Kevin’s story is not uncommon, in fact with as many young men and women as we have coming home now from overseas as we do, we have even less jobs to offer them. These men and woman have learned skills most of us never will, they served our country and the country of those less fortunate, providing a safe environment for children to go to school, making certain our way of life remains free from tyranny, religious persecution and terrorism. They stood in the street of Fallujah fighting terrorists from all over the world; they watched their brothers and sister fall beside them, watched as their counterparts fell before them in the name of some misguided religious zealot. And now they walk on the outskirts of downtown, and along the trails in the suburbs trying to survive within the shadows, battling scrutiny from society and ghosts of their experiences overseas.

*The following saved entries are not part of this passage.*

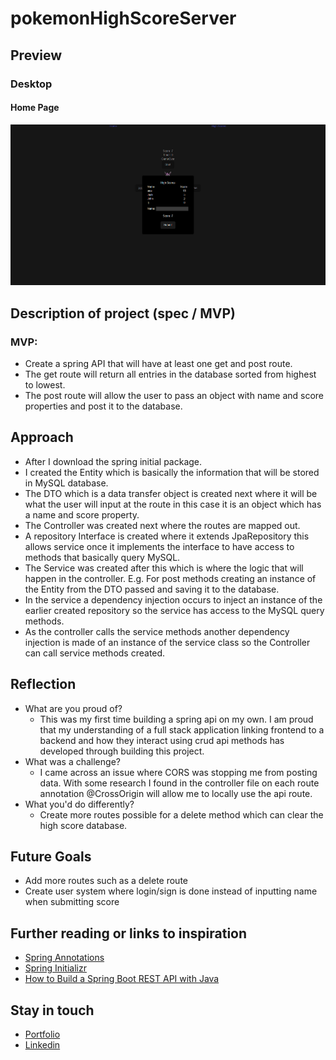 # pokemonHighScoreServer


## Preview


### Desktop
#### Home Page
![Screenshot](./screenshot/pokemon-high-score-spring-thumbnail.png)




## Description of project (spec / MVP)




### MVP:
  - Create a spring API that will have at least one get and post route.
  - The get route will return all entries in the database sorted from highest to lowest.
  - The post route will allow the user to pass an object with name and score properties and post it to the database.




## Approach


* After I download the spring initial package.
* I created the Entity which is basically the information that will be stored in MySQL database.
* The DTO which is a data transfer object is created next where it will be what the user will input at the route in this case it is an object which has a name and score property.
* The Controller was created next where the routes are mapped out.
* A repository Interface is created where it extends JpaRepository this allows service once it implements the interface to have access to methods that basically query MySQL.
* The Service was created after this which is where the logic that will happen in the controller. E.g. For post methods creating an instance of the Entity from the DTO passed and saving it to the database.
* In the service a dependency injection occurs to inject an instance of the earlier created repository so the service has access to the MySQL query methods.
* As the controller calls the service methods another dependency injection is made of an instance of the service class so the Controller can call service methods created.




## Reflection
* What are you proud of? 
  - This was my first time building a spring api on my own. I am proud that my understanding of a full stack application linking frontend to a backend and how they interact using crud api methods has developed through building this project.
* What was a challenge?
  - I came across an issue where CORS was stopping me from posting data. With some research I found in the controller file on each route annotation @CrossOrigin will allow me to locally use the api route.
* What you'd do differently?
  - Create more routes possible for a delete method which can clear the high score database.


## Future Goals


* Add more routes such as a delete route
* Create user system where login/sign is done instead of inputting name when submitting score




## Further reading or links to inspiration


*  [Spring Annotations]( https://www.techferry.com/articles/spring-annotations.html)
*  [Spring Initializr]( https://start.spring.io/)
*  [How to Build a Spring Boot REST API with Java]( https://hevodata.com/learn/spring-boot-rest-api/)


## Stay in touch


*  [Portfolio]( https://edric-khoo.vercel.app/)
*  [Linkedin]( https://www.linkedin.com/in/edric-khoo-98881b173/)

It isn’t only the young and uneducated vets that end up in this place, it also happens to more distinguished vets like AF Colonel Robert Freniere; ( http://www.military.com/daily-news/2014/01/06/air-force-colonel-goes-from-pentagon-to-homelessness.html?ESRC=army.nl) with three graduate degrees he served as an aide to pentagon brass before retiring. Now Colonel Freniere is homeless too, he has no obvious injury or major battle scars, but he has fallen into a place that seems to be flooded by educated and uneducated vets alike, who despite trying just can’t seem to get hired, even with all that they have to offer. The Obama administration has said it’s a focus of theirs to place these vets back into the workforce, but they aren’t the ones hiring them, a politician’s promise doesn’t put food in their bellies or a roof over their heads. It comes down to the responsibility of the business that fly the American flag outside their doors to seek out and open their doors to these men and woman, to welcome them back into the world they fought so bravely to secure. It is also the responsibility of the educational institutions’, and to each and every one of us to recognize these folks, whether or not you agree with their sacrifice, it is still a sacrifice; these men and woman did not serve us, to protect our freedoms and our rights to practice the religions of our choice, for a profit, they didn’t do it for the fame, they did it because they believe someone must make those sacrifices, they did it because they were able to stand up, look into the face of danger and apply a value on freedom, that value is and was their very own lives.

Kevin made that sacrifice, and continues to do so. He isn’t bitter, but takes pride in that he helped protect the belief that we all are entitled to the opportunities’ to make something of ourselves, so that his little sister back in Fargo and his boyhood buddies can go to school and study whatever they want to, he sacrificed himself so that they, and many of the rest of us wouldn’t have to.

v  The names I used in this post, Jason and Kevin, are not the real names of those individuals, but they and their stories are as they reported them to me. The one I named Kevin showed me his dog tags without hesitation.

v  According to the National Coalition for the Homeless

Ø   One fourth of all homeless are veterans.

Ø  40% of all homeless men are Veterans.

Ø  3% of homeless veterans are female.

v  According to the Department of Veterans Affairs

Ø  85% of homeless veterans completed high school, compared to 56% of non-veterans.

Ø  There are approximately 131,000 veterans whom are homeless on any given night.